Vers une finance décarbonée

Face à l’impératif d’une transition vers une économie bas-carbone, un nombre croissant d’acteurs du monde financier se saisit des sujets relatifs au carbone et au climat. Des méthodologies et des solutions émergent pour faciliter les opérations de décarbonation des portefeuilles, alignées sur une trajectoire 1,5°-2°C. L’empreinte carbone : une première étape S’engager sur le chemin ...

Magdalena Jouenne-Mazurek

15 Fév 2019 4 minutes de lecture

Face à l’impératif d’une transition vers une économie bas-carbone, un nombre croissant d’acteurs du monde financier se saisit des sujets relatifs au carbone et au climat. Des méthodologies et des solutions émergent pour faciliter les opérations de décarbonation des portefeuilles, alignées sur une trajectoire 1,5°-2°C.

L’empreinte carbone : une première étape

S’engager sur le chemin de la neutralité carbone, c’est d’abord évaluer son empreinte carbone. Or, si la mesure de l’empreinte carbone est un exercice plus ou moins aisé pour une entreprise industrielle, elle s’avère plus complexe pour les émissions de carbone de différentes entreprises au sein d’un même portefeuille d’actifs. Et la tâche se complexifie davantage quand il faut tenir compte des portefeuilles d’investissement mélangeant des actions, des obligations et des prêts aux entreprises et particuliers.

De l’évaluation à la gestion des risques climat

A mesure que les alertes se multiplient et s’intensifient concernant le changement climatique, la pression se fait croissante pour l’intégrer comme un risque financier et mettre en œuvre une stratégie d’investissement résiliente aux risques climatiques.

Ainsi, dans le contexte français, l’article 173 de la loi de Transition énergétique pour la croissance verte oblige les investisseurs institutionnels et gestionnaires d’actifs à évaluer et rendre compte de leur exposition aux risques climatiques (physiques et de transition) dans leurs portefeuilles, ainsi que de leur contribution à la transition vers une économie à faible émission de carbone. Une obligation qui rejoint les recommandations du groupe de travail international sur la transparence des risques financiers liés au climat (TCFD) et passe notamment par l’évaluation de l’exposition de ses investissements aux scénarios climatiques du GIEC.

L’article 173 : bilan depuis son entrée en vigueur

Cet article 173 a valu à la France une place honorable parmi les États investis dans la lutte contre le changement climatique. Pourtant, 2 ans après sa première application, de nombreux investisseurs et gestionnaires d’actifs rencontrent des difficultés à mettre en œuvre cette obligation légale.

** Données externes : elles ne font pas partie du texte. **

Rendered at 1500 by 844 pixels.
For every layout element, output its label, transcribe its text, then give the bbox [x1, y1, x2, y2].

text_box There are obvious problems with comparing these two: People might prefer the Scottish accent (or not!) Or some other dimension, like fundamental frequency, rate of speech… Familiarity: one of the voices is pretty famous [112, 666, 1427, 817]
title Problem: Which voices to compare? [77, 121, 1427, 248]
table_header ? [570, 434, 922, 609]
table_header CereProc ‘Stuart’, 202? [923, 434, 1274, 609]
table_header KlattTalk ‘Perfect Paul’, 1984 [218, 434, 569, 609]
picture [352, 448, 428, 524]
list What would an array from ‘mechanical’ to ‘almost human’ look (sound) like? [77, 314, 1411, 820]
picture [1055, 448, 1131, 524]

A première vue, il parait relativement aisé de cumuler les émissions de carbone de toutes les entreprises présentes dans son portefeuille d’investissement pour exprimer ses émissions globales. Toutefois, des questionnements peuvent surgir :

A quoi les rapporte-t-on au juste ? Comment mesurer et additionner les émissions de GES d’actions cotées et non cotées, d’instruments de dette, etc. ? Et comment évaluer le niveau d’alignement sur une trajectoire 1,5 – 2°C (selon l’initiative Science Based Targets) de son portefeuille quand les entreprises qui le composent n’ont pas elles-mêmes fait l’exercice ?

Champs d’application et solutions

En France, où l’épargne individuelle est massivement investie en produits d’assurance vie, les compagnies d’assurance jouent un rôle particulièrement important en matière de finance. Les difficultés évoquées plus haut expliquent sans doute pourquoi, aujourd’hui, seuls trois assureurs français sont capables de préciser publiquement quelle température terrestre globale est financée à travers leur gestion d’actifs.

C’est pourquoi des méthodologies sont en cours de développement et de restitution dans différents groupes de travail, à l’instar de « Risque Climat et Méthodologie » conduit par l’initiative Finance for Tomorrow auquel EcoAct contribue.

La Fédération Française de l’Assurance a examiné la problématique d’évaluation des risques climat des portefeuilles d’investissement et propose une liste de ces méthodologies et des acteurs spécialisés, dont EcoAct qui fait aujourd’hui référence en matière d’évaluation des risques climatiques du portefeuille d’investissements multi actifs. Nous avons en effet développé une méthodologie et un outil informatique dédié permettant d’apporter des solutions aux enjeux des portefeuilles d’investissement multi actifs. 

En synthèse, une meilleure compréhension de la performance climatique et des risques et opportunités associés est une condition sine qua non de leur prise en compte dans les décisions d’investissements. Qu’il s’agisse d’un gestionnaire d’actifs, d’un particulier ou d’un institutionnel, il est essentiel d’identifier les trajectoires d’émissions financées lors de l’allocation du capital. C’est ainsi que la finance décarbonée pourra contribuer à lutter contre le réchauffement climatique à l’échelle qui s’impose.